### What to produce
Report each line below that contains the string "True", treating uppercase and lowercase letters as different.

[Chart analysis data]
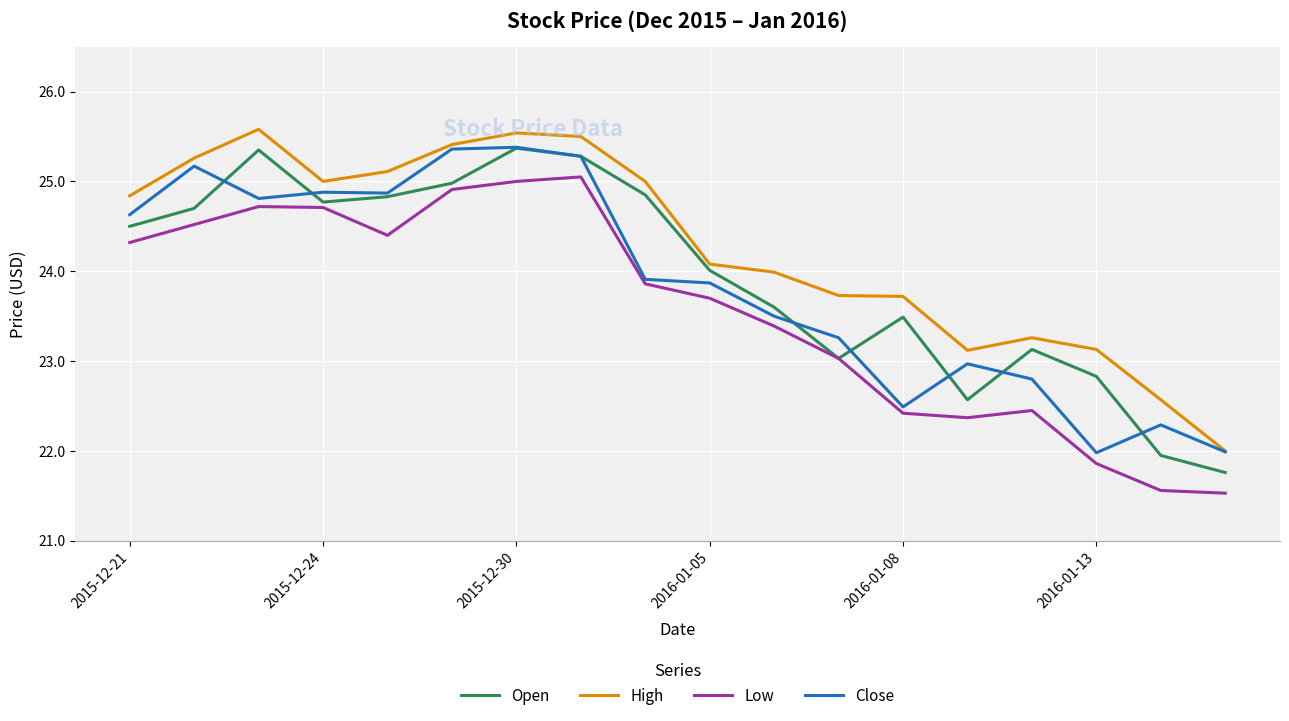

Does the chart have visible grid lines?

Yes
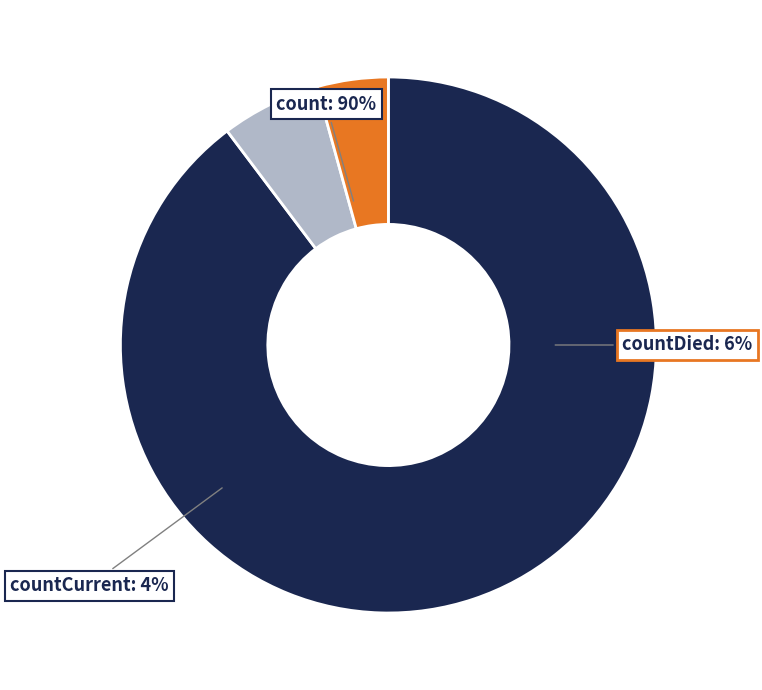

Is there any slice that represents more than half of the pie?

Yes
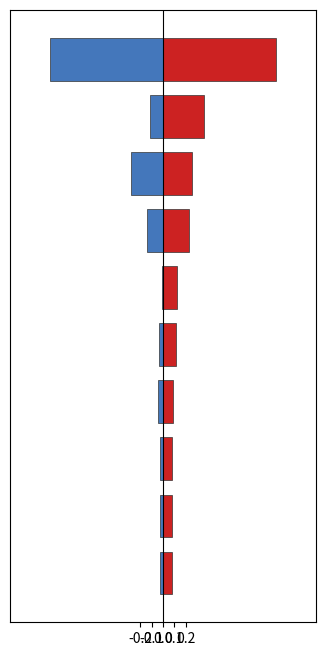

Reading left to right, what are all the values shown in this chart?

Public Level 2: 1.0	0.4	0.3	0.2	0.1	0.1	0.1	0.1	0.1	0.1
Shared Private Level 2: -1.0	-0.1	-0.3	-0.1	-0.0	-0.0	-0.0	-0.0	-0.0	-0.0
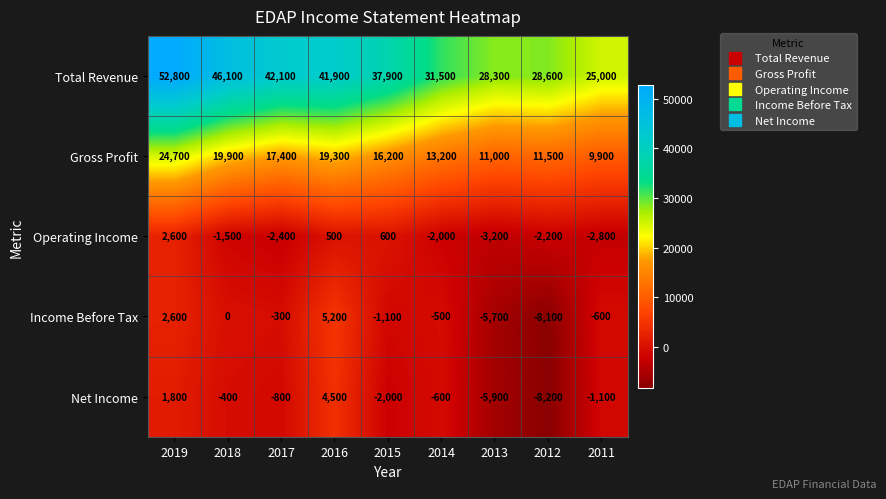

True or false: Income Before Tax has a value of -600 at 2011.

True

### Completed task
True or false: Income Before Tax has a value of -600 at 2011.
True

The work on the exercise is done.